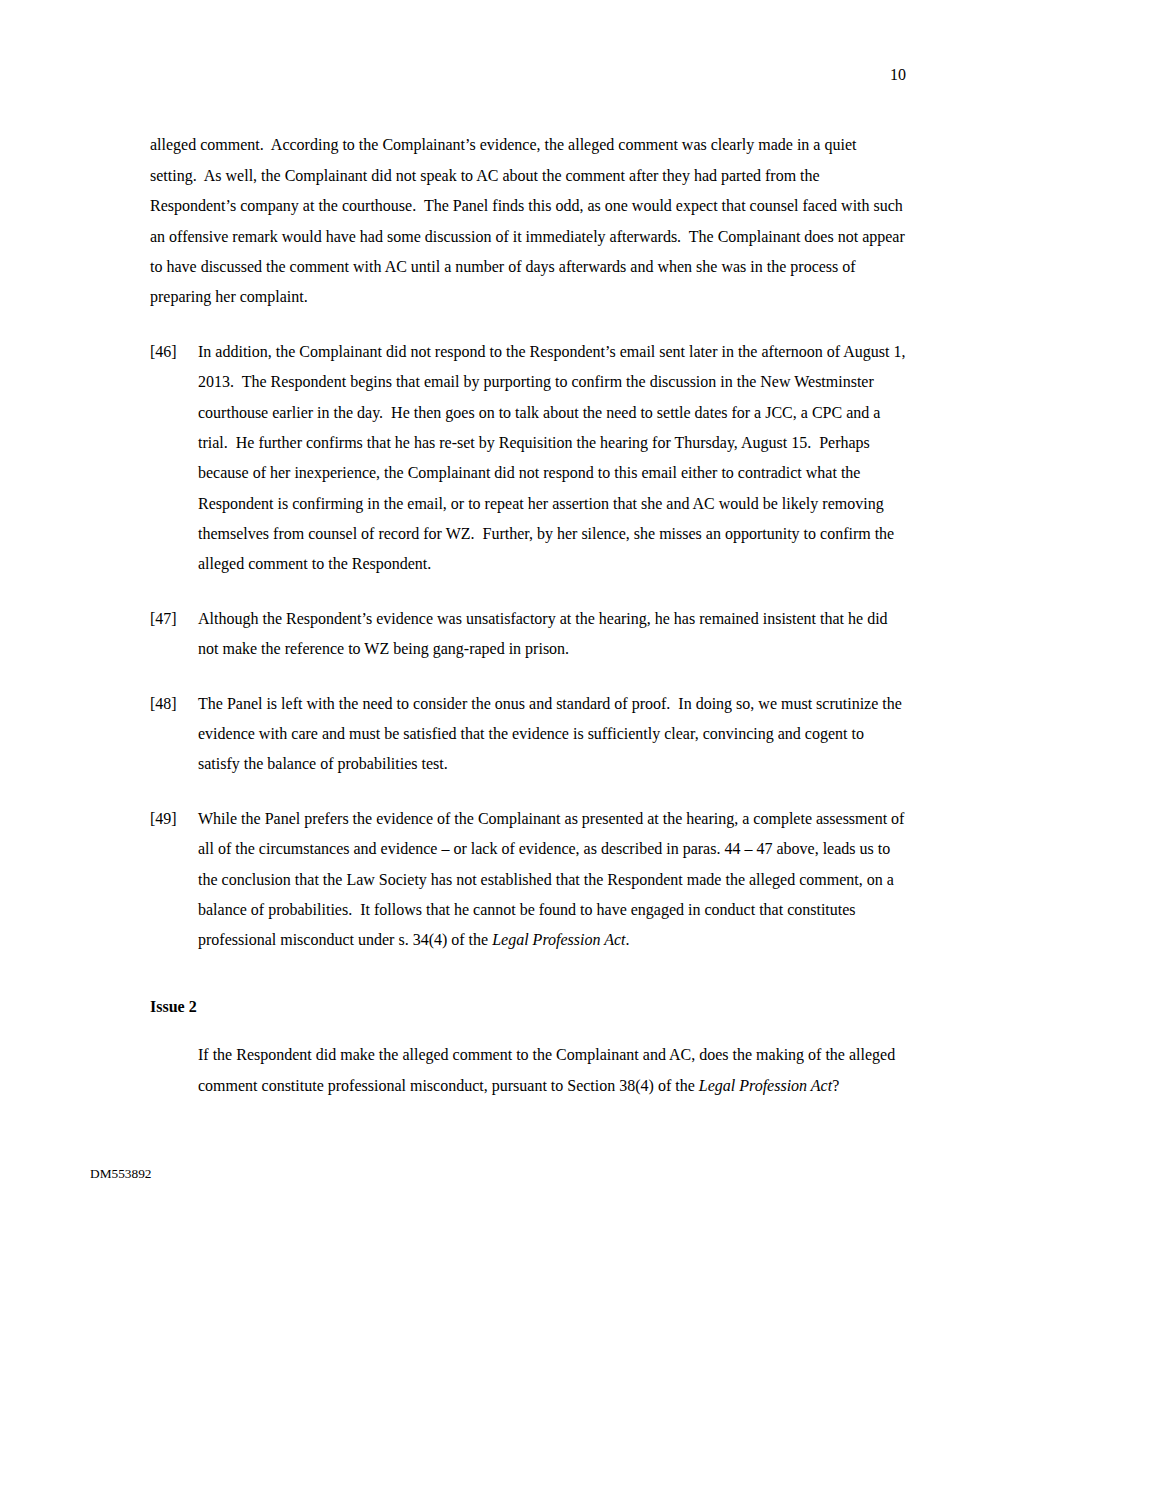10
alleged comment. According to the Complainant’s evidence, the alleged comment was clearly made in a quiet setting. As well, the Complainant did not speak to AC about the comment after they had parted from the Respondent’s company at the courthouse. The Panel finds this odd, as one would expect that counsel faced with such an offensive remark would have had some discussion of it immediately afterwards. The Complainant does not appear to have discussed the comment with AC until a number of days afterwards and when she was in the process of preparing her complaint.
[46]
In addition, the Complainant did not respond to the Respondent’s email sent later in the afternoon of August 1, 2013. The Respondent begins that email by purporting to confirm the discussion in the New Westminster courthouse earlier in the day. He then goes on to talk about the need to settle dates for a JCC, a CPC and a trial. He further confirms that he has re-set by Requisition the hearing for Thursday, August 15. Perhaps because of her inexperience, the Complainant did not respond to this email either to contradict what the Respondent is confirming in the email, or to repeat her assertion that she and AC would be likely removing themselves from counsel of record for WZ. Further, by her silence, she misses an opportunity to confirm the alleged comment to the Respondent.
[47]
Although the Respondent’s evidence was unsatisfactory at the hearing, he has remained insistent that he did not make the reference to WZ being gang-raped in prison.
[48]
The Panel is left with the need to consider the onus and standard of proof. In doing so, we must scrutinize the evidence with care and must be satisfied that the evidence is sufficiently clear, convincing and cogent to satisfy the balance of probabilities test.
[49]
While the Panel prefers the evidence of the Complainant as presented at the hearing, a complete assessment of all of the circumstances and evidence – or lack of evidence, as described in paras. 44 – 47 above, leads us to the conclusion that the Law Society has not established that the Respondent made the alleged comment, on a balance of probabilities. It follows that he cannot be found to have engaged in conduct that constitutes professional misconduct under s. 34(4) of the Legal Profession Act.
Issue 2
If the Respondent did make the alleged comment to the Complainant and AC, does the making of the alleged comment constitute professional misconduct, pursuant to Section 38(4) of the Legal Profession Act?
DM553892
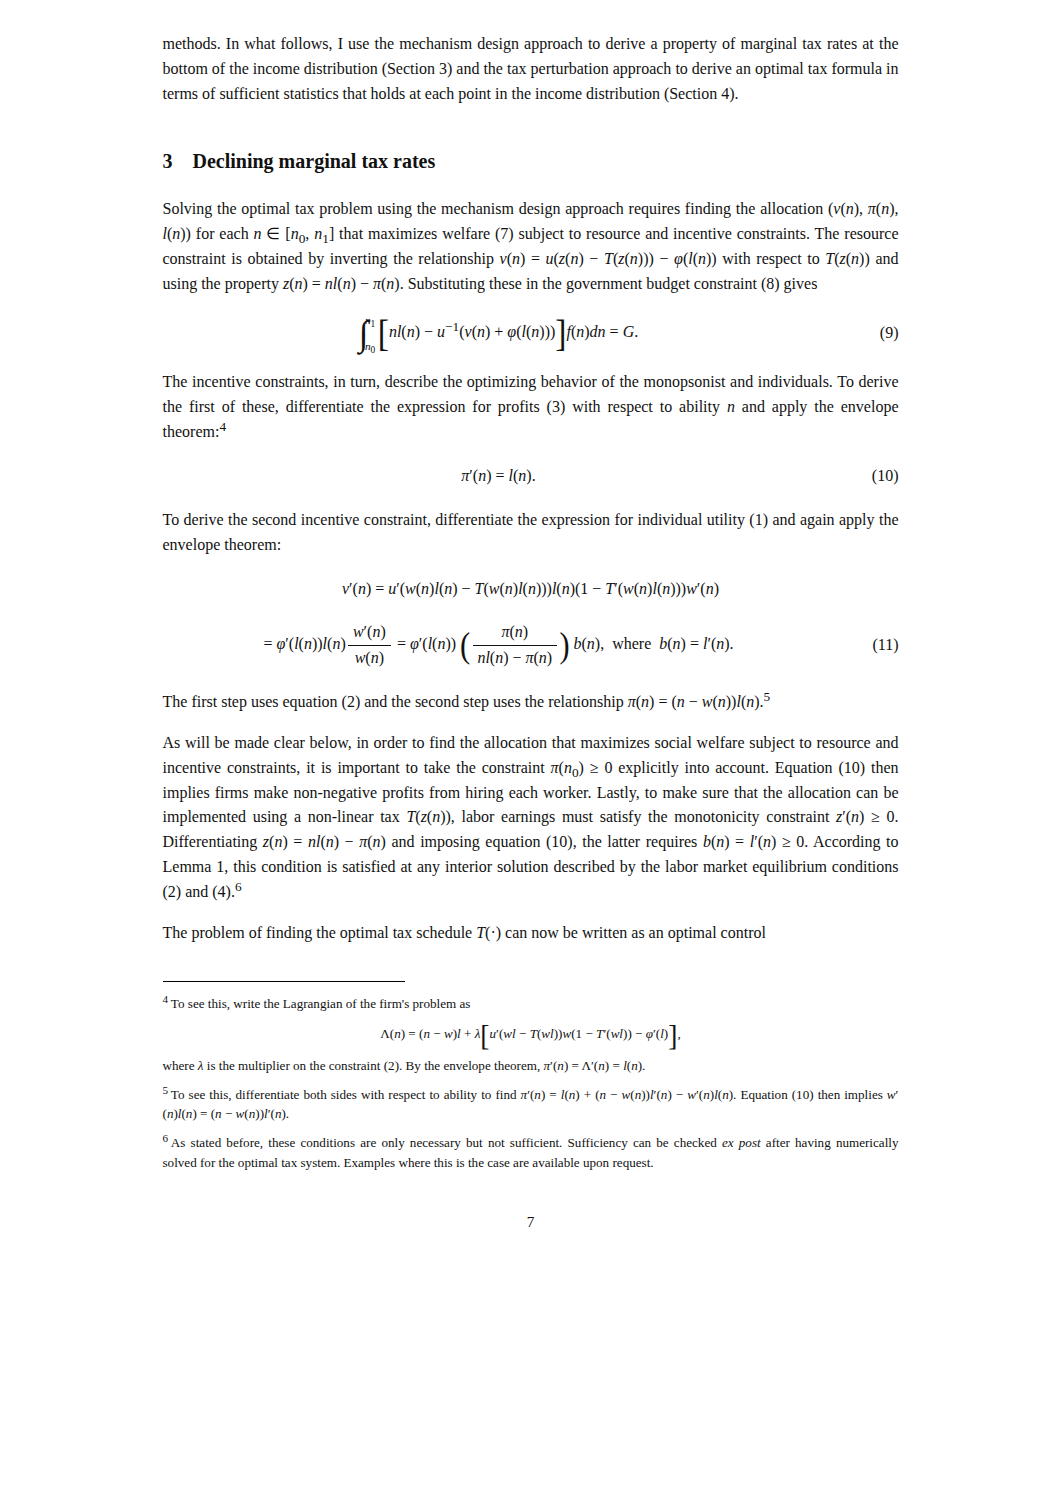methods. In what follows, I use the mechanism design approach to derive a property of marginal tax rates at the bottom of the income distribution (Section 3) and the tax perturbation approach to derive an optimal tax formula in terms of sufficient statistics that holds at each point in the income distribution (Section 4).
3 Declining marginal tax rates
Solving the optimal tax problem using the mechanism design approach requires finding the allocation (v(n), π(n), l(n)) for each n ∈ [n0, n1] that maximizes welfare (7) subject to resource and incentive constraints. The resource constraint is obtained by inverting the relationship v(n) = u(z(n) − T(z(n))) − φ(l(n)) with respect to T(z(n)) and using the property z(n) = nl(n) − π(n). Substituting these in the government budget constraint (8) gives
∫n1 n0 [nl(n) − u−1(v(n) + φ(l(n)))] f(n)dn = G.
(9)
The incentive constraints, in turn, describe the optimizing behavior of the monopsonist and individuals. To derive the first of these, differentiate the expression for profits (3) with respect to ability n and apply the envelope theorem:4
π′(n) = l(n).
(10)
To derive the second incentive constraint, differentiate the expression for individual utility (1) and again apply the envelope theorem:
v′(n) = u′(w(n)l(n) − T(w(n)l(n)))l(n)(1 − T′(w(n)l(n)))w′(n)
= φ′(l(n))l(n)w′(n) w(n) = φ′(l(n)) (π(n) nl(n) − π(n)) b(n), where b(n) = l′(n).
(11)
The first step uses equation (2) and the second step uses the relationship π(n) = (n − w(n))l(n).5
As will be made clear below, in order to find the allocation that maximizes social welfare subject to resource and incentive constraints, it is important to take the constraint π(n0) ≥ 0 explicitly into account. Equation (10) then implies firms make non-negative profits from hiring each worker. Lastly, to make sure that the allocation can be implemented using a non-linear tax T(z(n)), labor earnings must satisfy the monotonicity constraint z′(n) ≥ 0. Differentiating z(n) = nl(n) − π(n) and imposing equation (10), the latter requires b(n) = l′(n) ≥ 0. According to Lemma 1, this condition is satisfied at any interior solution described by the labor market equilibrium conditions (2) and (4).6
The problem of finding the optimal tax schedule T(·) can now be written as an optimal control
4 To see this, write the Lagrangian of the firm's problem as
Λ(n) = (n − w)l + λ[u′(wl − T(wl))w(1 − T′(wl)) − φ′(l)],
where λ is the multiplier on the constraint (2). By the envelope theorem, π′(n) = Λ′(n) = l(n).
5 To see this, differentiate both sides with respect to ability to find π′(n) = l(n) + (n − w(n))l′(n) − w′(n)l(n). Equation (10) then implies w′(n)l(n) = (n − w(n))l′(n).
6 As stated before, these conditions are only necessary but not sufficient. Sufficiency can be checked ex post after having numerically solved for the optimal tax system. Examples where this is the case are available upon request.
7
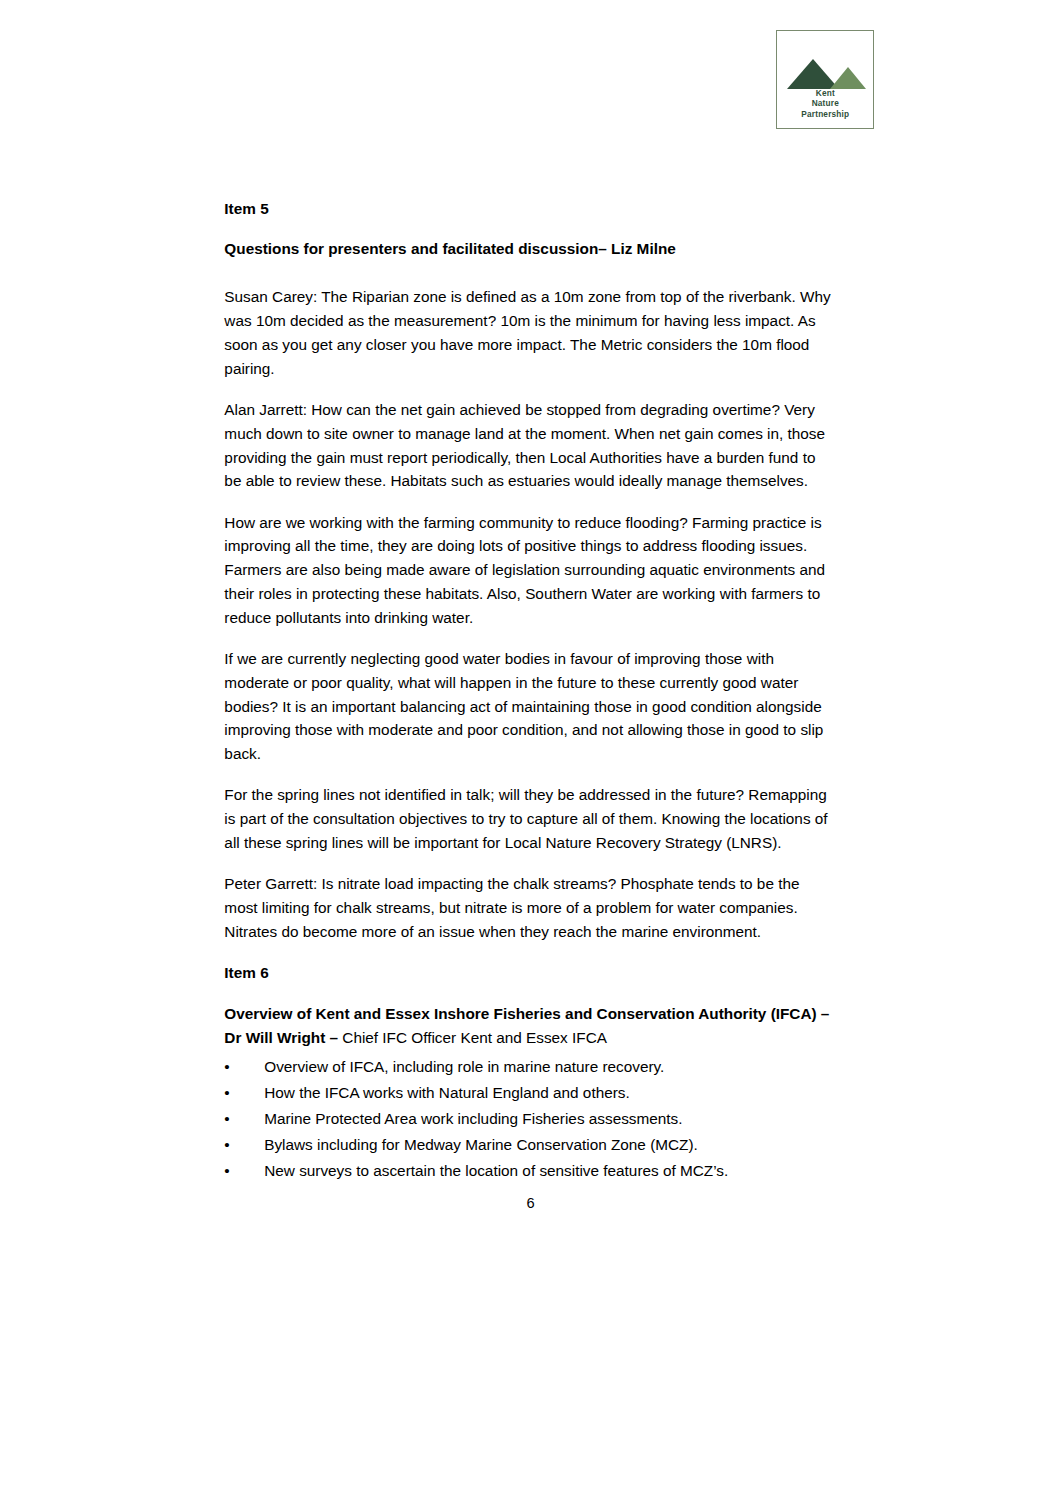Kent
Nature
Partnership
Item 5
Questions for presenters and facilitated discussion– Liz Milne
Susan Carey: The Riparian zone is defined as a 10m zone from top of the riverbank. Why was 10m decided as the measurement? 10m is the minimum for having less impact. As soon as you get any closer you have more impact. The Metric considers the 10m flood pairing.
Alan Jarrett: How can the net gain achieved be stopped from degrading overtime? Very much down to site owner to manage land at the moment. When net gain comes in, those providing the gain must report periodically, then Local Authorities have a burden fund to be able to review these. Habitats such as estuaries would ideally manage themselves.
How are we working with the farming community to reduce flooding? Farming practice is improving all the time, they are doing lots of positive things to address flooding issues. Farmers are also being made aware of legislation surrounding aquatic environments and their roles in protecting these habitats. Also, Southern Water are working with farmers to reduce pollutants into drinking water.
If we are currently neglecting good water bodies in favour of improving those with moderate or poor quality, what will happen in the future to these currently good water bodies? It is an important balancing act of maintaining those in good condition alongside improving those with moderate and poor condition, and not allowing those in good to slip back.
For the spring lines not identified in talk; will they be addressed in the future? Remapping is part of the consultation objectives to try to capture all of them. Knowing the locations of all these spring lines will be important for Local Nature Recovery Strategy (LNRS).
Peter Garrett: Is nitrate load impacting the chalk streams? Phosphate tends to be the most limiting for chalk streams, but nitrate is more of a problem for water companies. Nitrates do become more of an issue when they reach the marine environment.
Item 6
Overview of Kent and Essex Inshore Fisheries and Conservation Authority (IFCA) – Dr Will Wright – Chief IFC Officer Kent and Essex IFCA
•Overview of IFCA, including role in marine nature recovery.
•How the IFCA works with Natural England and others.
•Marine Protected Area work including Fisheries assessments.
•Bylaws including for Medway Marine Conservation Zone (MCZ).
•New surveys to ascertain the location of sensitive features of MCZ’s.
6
+===+
◆ Your assignment
Would you set down every line of the data above exactly, skipping the pictures?

◆ Response to the task
10
alleged comment. According to the Complainant’s evidence, the alleged comment was clearly made in a quiet setting. As well, the Complainant did not speak to AC about the comment after they had parted from the Respondent’s company at the courthouse. The Panel finds this odd, as one would expect that counsel faced with such an offensive remark would have had some discussion of it immediately afterwards. The Complainant does not appear to have discussed the comment with AC until a number of days afterwards and when she was in the process of preparing her complaint.
[46]
In addition, the Complainant did not respond to the Respondent’s email sent later in the afternoon of August 1, 2013. The Respondent begins that email by purporting to confirm the discussion in the New Westminster courthouse earlier in the day. He then goes on to talk about the need to settle dates for a JCC, a CPC and a trial. He further confirms that he has re-set by Requisition the hearing for Thursday, August 15. Perhaps because of her inexperience, the Complainant did not respond to this email either to contradict what the Respondent is confirming in the email, or to repeat her assertion that she and AC would be likely removing themselves from counsel of record for WZ. Further, by her silence, she misses an opportunity to confirm the alleged comment to the Respondent.
[47]
Although the Respondent’s evidence was unsatisfactory at the hearing, he has remained insistent that he did not make the reference to WZ being gang-raped in prison.
[48]
The Panel is left with the need to consider the onus and standard of proof. In doing so, we must scrutinize the evidence with care and must be satisfied that the evidence is sufficiently clear, convincing and cogent to satisfy the balance of probabilities test.
[49]
While the Panel prefers the evidence of the Complainant as presented at the hearing, a complete assessment of all of the circumstances and evidence – or lack of evidence, as described in paras. 44 – 47 above, leads us to the conclusion that the Law Society has not established that the Respondent made the alleged comment, on a balance of probabilities. It follows that he cannot be found to have engaged in conduct that constitutes professional misconduct under s. 34(4) of the Legal Profession Act.
Issue 2
If the Respondent did make the alleged comment to the Complainant and AC, does the making of the alleged comment constitute professional misconduct, pursuant to Section 38(4) of the Legal Profession Act?
DM553892
methods. In what follows, I use the mechanism design approach to derive a property of marginal tax rates at the bottom of the income distribution (Section 3) and the tax perturbation approach to derive an optimal tax formula in terms of sufficient statistics that holds at each point in the income distribution (Section 4).
3 Declining marginal tax rates
Solving the optimal tax problem using the mechanism design approach requires finding the allocation (v(n), π(n), l(n)) for each n ∈ [n0, n1] that maximizes welfare (7) subject to resource and incentive constraints. The resource constraint is obtained by inverting the relationship v(n) = u(z(n) − T(z(n))) − φ(l(n)) with respect to T(z(n)) and using the property z(n) = nl(n) − π(n). Substituting these in the government budget constraint (8) gives
∫n1 n0 [nl(n) − u−1(v(n) + φ(l(n)))] f(n)dn = G.
(9)
The incentive constraints, in turn, describe the optimizing behavior of the monopsonist and individuals. To derive the first of these, differentiate the expression for profits (3) with respect to ability n and apply the envelope theorem:4
π′(n) = l(n).
(10)
To derive the second incentive constraint, differentiate the expression for individual utility (1) and again apply the envelope theorem:
v′(n) = u′(w(n)l(n) − T(w(n)l(n)))l(n)(1 − T′(w(n)l(n)))w′(n)
= φ′(l(n))l(n)w′(n) w(n) = φ′(l(n)) (π(n) nl(n) − π(n)) b(n), where b(n) = l′(n).
(11)
The first step uses equation (2) and the second step uses the relationship π(n) = (n − w(n))l(n).5
As will be made clear below, in order to find the allocation that maximizes social welfare subject to resource and incentive constraints, it is important to take the constraint π(n0) ≥ 0 explicitly into account. Equation (10) then implies firms make non-negative profits from hiring each worker. Lastly, to make sure that the allocation can be implemented using a non-linear tax T(z(n)), labor earnings must satisfy the monotonicity constraint z′(n) ≥ 0. Differentiating z(n) = nl(n) − π(n) and imposing equation (10), the latter requires b(n) = l′(n) ≥ 0. According to Lemma 1, this condition is satisfied at any interior solution described by the labor market equilibrium conditions (2) and (4).6
The problem of finding the optimal tax schedule T(·) can now be written as an optimal control
4 To see this, write the Lagrangian of the firm's problem as
Λ(n) = (n − w)l + λ[u′(wl − T(wl))w(1 − T′(wl)) − φ′(l)],
where λ is the multiplier on the constraint (2). By the envelope theorem, π′(n) = Λ′(n) = l(n).
5 To see this, differentiate both sides with respect to ability to find π′(n) = l(n) + (n − w(n))l′(n) − w′(n)l(n). Equation (10) then implies w′(n)l(n) = (n − w(n))l′(n).
6 As stated before, these conditions are only necessary but not sufficient. Sufficiency can be checked ex post after having numerically solved for the optimal tax system. Examples where this is the case are available upon request.
7
Kent
Nature
Partnership
Item 5
Questions for presenters and facilitated discussion– Liz Milne
Susan Carey: The Riparian zone is defined as a 10m zone from top of the riverbank. Why was 10m decided as the measurement? 10m is the minimum for having less impact. As soon as you get any closer you have more impact. The Metric considers the 10m flood pairing.
Alan Jarrett: How can the net gain achieved be stopped from degrading overtime? Very much down to site owner to manage land at the moment. When net gain comes in, those providing the gain must report periodically, then Local Authorities have a burden fund to be able to review these. Habitats such as estuaries would ideally manage themselves.
How are we working with the farming community to reduce flooding? Farming practice is improving all the time, they are doing lots of positive things to address flooding issues. Farmers are also being made aware of legislation surrounding aquatic environments and their roles in protecting these habitats. Also, Southern Water are working with farmers to reduce pollutants into drinking water.
If we are currently neglecting good water bodies in favour of improving those with moderate or poor quality, what will happen in the future to these currently good water bodies? It is an important balancing act of maintaining those in good condition alongside improving those with moderate and poor condition, and not allowing those in good to slip back.
For the spring lines not identified in talk; will they be addressed in the future? Remapping is part of the consultation objectives to try to capture all of them. Knowing the locations of all these spring lines will be important for Local Nature Recovery Strategy (LNRS).
Peter Garrett: Is nitrate load impacting the chalk streams? Phosphate tends to be the most limiting for chalk streams, but nitrate is more of a problem for water companies. Nitrates do become more of an issue when they reach the marine environment.
Item 6
Overview of Kent and Essex Inshore Fisheries and Conservation Authority (IFCA) – Dr Will Wright – Chief IFC Officer Kent and Essex IFCA
•Overview of IFCA, including role in marine nature recovery.
•How the IFCA works with Natural England and others.
•Marine Protected Area work including Fisheries assessments.
•Bylaws including for Medway Marine Conservation Zone (MCZ).
•New surveys to ascertain the location of sensitive features of MCZ’s.
6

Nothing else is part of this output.